In the document, the Ortega government branded the U.S. government “imperialist and colonialist” and asserted that with these sanctions, “it has just announced its interference in the internal affairs of our country.”

For the Nicaraguan government, the note said, Washington dictates “illegal, arbitrary, coercive and unilateral measures against Nicaraguan citizens, whose only crime is to represent the dignity and heroism of our people.”

FIVE OF THE ORTEGA MURILLO FAMILY SANCTIONED

The U.S. Treasury Department decided to sanction Camila Antonia, Ortega’s daughter, who runs the fashion event Nicaragua Diseña, the National Commission for Creative Industries, and who, according to the U.S., also runs local television channel 13, a “family-run media” that “broadcasts official propaganda” while the executive branch “stifles rival independent media.”

Also sanctioned were the president of the Central Bank of Nicaragua, Ovidio Reyes; the head of the Sandinista parliamentary group, Edwin Castro; and Brigadier General Julio Modesto Rodríguez Balladares, executive director of the Instituto de Previsión Social Militar (IPSM), the financial arm of the Nicaraguan army.

As a result of the sanctions, any assets that the parties may have in the United States will be frozen.

Read also:  Check out more of our coverage on Nicaragua

In addition, they are prohibited from conducting financial transactions with U.S. citizens or transiting the U.S. in any way. This is intended to make it more difficult for those sanctioned to access the international financial system based on the U.S. dollar.

Washington had already sanctioned the country’s vice president and first lady, Rosario Murillo, as well as three other Ortega offspring: Rafael Antonio, Laureano, and Juan Carlos, all Ortega Murillo.

“PROMOTERS OF COUP TERRORISM”

For the Nicaraguan leader, “this new violation of Nicaraguan sovereignty only confirms what we have seen over and over again about the usurpatory insolence and actions since the 2018 coup attempt, and which are now being accentuated,” the government said.

According to aid agencies, Ortega treats as a coup attempt the popular uprising that erupted in April 2018 over a controversial social security reform, which was brutally put down by the government and left at least 328 people dead.

“We reaffirm our historic patience, especially in these days when the main promoters and actors of this terrorist coup, sponsored by the United States and other imperial powers, are on trial, as the Nicaraguan people have demanded,” the statement said.

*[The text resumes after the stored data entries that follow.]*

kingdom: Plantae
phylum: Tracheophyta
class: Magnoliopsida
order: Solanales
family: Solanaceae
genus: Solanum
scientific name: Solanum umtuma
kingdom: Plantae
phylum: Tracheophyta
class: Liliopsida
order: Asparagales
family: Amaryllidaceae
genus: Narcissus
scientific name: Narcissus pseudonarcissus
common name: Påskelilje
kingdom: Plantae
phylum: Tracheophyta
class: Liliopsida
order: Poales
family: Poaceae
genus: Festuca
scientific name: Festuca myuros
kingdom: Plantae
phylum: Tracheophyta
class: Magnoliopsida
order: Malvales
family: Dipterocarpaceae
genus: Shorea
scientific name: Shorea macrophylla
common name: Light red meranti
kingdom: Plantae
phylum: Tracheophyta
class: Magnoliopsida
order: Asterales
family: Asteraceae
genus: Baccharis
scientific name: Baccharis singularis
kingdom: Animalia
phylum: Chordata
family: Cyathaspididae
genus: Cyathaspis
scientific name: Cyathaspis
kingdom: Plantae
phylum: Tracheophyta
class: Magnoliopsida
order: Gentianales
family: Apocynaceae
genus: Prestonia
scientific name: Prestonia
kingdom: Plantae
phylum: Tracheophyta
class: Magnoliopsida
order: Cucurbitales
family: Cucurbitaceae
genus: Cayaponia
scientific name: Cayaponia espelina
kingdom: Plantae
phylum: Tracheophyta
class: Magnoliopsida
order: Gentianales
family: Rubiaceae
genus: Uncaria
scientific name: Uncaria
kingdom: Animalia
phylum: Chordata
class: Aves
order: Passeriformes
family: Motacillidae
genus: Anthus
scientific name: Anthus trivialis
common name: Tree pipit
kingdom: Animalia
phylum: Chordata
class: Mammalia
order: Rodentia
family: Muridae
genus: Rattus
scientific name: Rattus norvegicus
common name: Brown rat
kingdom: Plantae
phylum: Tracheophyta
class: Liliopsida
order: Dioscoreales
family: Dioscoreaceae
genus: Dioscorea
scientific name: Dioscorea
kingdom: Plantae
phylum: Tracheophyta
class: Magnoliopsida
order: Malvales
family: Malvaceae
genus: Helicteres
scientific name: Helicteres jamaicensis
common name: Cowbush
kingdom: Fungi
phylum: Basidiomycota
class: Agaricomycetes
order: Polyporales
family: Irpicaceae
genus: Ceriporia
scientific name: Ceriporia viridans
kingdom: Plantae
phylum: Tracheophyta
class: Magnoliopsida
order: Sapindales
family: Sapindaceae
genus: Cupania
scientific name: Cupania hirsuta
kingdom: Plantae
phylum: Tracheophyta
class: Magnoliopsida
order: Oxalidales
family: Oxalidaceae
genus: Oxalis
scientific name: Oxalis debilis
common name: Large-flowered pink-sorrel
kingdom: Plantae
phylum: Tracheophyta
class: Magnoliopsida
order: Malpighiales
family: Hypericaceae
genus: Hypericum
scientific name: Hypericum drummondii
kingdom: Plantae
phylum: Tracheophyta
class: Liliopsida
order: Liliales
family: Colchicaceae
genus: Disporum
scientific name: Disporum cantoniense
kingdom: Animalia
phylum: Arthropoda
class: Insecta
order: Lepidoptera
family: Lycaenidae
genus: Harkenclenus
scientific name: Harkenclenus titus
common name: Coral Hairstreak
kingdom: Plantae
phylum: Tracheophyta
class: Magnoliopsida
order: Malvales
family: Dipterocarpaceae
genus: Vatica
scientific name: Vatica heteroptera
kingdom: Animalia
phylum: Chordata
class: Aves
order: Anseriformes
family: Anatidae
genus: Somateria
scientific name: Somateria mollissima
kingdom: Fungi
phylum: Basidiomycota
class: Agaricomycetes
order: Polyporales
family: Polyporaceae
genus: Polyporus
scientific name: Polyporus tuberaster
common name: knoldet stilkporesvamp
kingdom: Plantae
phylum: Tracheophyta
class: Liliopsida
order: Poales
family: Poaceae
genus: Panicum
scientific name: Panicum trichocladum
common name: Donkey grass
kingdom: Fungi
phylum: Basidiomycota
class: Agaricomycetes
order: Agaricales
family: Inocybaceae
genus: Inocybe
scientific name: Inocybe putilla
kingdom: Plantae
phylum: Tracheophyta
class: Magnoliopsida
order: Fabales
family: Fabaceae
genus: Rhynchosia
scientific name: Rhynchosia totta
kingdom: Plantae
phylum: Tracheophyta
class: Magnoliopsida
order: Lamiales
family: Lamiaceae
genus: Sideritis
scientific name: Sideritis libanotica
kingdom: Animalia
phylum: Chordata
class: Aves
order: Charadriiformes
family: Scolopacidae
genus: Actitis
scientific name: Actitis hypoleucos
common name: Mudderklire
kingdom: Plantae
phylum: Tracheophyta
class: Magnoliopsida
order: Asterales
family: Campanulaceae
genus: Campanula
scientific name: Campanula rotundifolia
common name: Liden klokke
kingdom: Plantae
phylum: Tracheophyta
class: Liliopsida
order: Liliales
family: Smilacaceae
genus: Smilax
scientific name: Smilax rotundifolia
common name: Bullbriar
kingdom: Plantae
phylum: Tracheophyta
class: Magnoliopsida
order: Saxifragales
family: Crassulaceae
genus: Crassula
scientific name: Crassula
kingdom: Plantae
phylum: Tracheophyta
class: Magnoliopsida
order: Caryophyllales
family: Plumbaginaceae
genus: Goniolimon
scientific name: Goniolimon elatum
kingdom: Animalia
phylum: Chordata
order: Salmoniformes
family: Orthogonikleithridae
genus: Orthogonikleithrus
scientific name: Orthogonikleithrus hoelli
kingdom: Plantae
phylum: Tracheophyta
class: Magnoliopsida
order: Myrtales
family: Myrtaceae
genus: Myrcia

Nicaraguan authorities arrested a total of four opposition candidates for the Nicaraguan presidency – Cristiana Chamorro, Arturo Cruz, Félix Maradiaga, and Juan Sebastián Chamorro García – as well as José Adán Aguerri, former president of the Supreme Council of Private Enterprise (Cosep), Nicaragua’s main employers’ organization, and two other opposition politicians.

These opposition figures were arrested on charges of “carrying out acts that undermine independence, sovereignty, and self-determination, inciting foreign interference in internal affairs, calling for military intervention,” and other crimes, according to the National Police, which is headed by Francisco Díaz, Ortega’s father-in-law.